§ INSTRUCTIONS FOR THE TASK
A verbatim reproduction of every entry is the expected answer.

§ INFORMATION GIVEN
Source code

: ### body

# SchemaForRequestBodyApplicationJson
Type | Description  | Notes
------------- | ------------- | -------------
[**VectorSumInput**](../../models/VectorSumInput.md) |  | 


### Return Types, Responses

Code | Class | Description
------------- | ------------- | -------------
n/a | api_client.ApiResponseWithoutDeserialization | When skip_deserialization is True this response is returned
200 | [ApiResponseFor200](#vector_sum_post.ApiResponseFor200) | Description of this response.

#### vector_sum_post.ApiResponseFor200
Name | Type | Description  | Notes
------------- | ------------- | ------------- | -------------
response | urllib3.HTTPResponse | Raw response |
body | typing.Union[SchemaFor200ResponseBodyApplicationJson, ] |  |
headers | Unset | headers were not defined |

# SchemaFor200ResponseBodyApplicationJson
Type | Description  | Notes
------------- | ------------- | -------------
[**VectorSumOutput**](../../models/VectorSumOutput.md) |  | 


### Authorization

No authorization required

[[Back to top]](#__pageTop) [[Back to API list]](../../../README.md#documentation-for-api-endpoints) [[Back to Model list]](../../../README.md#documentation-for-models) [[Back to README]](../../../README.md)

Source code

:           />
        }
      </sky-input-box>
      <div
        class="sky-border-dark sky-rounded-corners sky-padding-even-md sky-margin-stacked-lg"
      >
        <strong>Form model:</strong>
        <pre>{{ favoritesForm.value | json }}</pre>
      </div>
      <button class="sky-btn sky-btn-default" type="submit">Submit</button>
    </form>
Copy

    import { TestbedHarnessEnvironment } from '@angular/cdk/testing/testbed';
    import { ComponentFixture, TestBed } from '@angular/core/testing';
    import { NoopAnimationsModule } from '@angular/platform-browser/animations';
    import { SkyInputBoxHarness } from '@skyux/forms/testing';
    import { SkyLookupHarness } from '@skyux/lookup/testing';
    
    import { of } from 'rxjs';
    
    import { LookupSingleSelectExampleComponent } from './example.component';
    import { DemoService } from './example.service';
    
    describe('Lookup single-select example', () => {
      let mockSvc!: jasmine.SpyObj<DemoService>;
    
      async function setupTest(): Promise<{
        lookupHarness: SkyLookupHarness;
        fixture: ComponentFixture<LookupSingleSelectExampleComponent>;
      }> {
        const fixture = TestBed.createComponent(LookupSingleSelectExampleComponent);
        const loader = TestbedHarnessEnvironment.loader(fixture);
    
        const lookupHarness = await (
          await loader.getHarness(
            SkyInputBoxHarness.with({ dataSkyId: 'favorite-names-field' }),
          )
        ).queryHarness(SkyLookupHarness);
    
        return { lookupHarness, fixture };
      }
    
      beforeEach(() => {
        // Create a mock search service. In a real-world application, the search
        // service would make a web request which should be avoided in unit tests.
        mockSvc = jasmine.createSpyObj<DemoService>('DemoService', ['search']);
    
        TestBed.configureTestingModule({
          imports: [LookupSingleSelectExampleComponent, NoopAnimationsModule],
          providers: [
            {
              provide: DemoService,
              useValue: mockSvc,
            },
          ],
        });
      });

§ ANSWER BOX
Source code

: ### body

# SchemaForRequestBodyApplicationJson
Type | Description  | Notes
------------- | ------------- | -------------
[**VectorSumInput**](../../models/VectorSumInput.md) |  | 


### Return Types, Responses

Code | Class | Description
------------- | ------------- | -------------
n/a | api_client.ApiResponseWithoutDeserialization | When skip_deserialization is True this response is returned
200 | [ApiResponseFor200](#vector_sum_post.ApiResponseFor200) | Description of this response.

#### vector_sum_post.ApiResponseFor200
Name | Type | Description  | Notes
------------- | ------------- | ------------- | -------------
response | urllib3.HTTPResponse | Raw response |
body | typing.Union[SchemaFor200ResponseBodyApplicationJson, ] |  |
headers | Unset | headers were not defined |

# SchemaFor200ResponseBodyApplicationJson
Type | Description  | Notes
------------- | ------------- | -------------
[**VectorSumOutput**](../../models/VectorSumOutput.md) |  | 


### Authorization

No authorization required

[[Back to top]](#__pageTop) [[Back to API list]](../../../README.md#documentation-for-api-endpoints) [[Back to Model list]](../../../README.md#documentation-for-models) [[Back to README]](../../../README.md)

Source code

:           />
        }
      </sky-input-box>
      <div
        class="sky-border-dark sky-rounded-corners sky-padding-even-md sky-margin-stacked-lg"
      >
        <strong>Form model:</strong>
        <pre>{{ favoritesForm.value | json }}</pre>
      </div>
      <button class="sky-btn sky-btn-default" type="submit">Submit</button>
    </form>
Copy

    import { TestbedHarnessEnvironment } from '@angular/cdk/testing/testbed';
    import { ComponentFixture, TestBed } from '@angular/core/testing';
    import { NoopAnimationsModule } from '@angular/platform-browser/animations';
    import { SkyInputBoxHarness } from '@skyux/forms/testing';
    import { SkyLookupHarness } from '@skyux/lookup/testing';
    
    import { of } from 'rxjs';
    
    import { LookupSingleSelectExampleComponent } from './example.component';
    import { DemoService } from './example.service';
    
    describe('Lookup single-select example', () => {
      let mockSvc!: jasmine.SpyObj<DemoService>;
    
      async function setupTest(): Promise<{
        lookupHarness: SkyLookupHarness;
        fixture: ComponentFixture<LookupSingleSelectExampleComponent>;
      }> {
        const fixture = TestBed.createComponent(LookupSingleSelectExampleComponent);
        const loader = TestbedHarnessEnvironment.loader(fixture);
    
        const lookupHarness = await (
          await loader.getHarness(
            SkyInputBoxHarness.with({ dataSkyId: 'favorite-names-field' }),
          )
        ).queryHarness(SkyLookupHarness);
    
        return { lookupHarness, fixture };
      }
    
      beforeEach(() => {
        // Create a mock search service. In a real-world application, the search
        // service would make a web request which should be avoided in unit tests.
        mockSvc = jasmine.createSpyObj<DemoService>('DemoService', ['search']);
    
        TestBed.configureTestingModule({
          imports: [LookupSingleSelectExampleComponent, NoopAnimationsModule],
          providers: [
            {
              provide: DemoService,
              useValue: mockSvc,
            },
          ],
        });
      });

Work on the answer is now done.